Brief
Using the entries below, write out the line with "Using new OLED", the line with "SkyShield Blind", and every line in between, exactly as each is written.

Start of Block

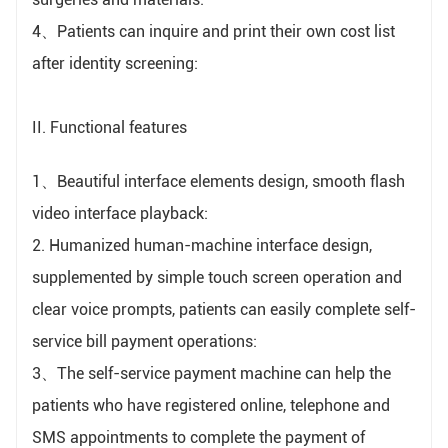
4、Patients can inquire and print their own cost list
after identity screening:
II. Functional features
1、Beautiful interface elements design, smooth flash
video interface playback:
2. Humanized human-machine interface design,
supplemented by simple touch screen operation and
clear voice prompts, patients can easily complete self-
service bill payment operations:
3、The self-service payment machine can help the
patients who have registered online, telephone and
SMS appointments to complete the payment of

End of Block
Start of Block

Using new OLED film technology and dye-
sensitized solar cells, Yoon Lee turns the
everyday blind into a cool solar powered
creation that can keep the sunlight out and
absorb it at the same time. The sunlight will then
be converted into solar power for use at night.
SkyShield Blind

End of Block

Exercise output
Using new OLED film technology and dye-
sensitized solar cells, Yoon Lee turns the
everyday blind into a cool solar powered
creation that can keep the sunlight out and
absorb it at the same time. The sunlight will then
be converted into solar power for use at night.
SkyShield Blind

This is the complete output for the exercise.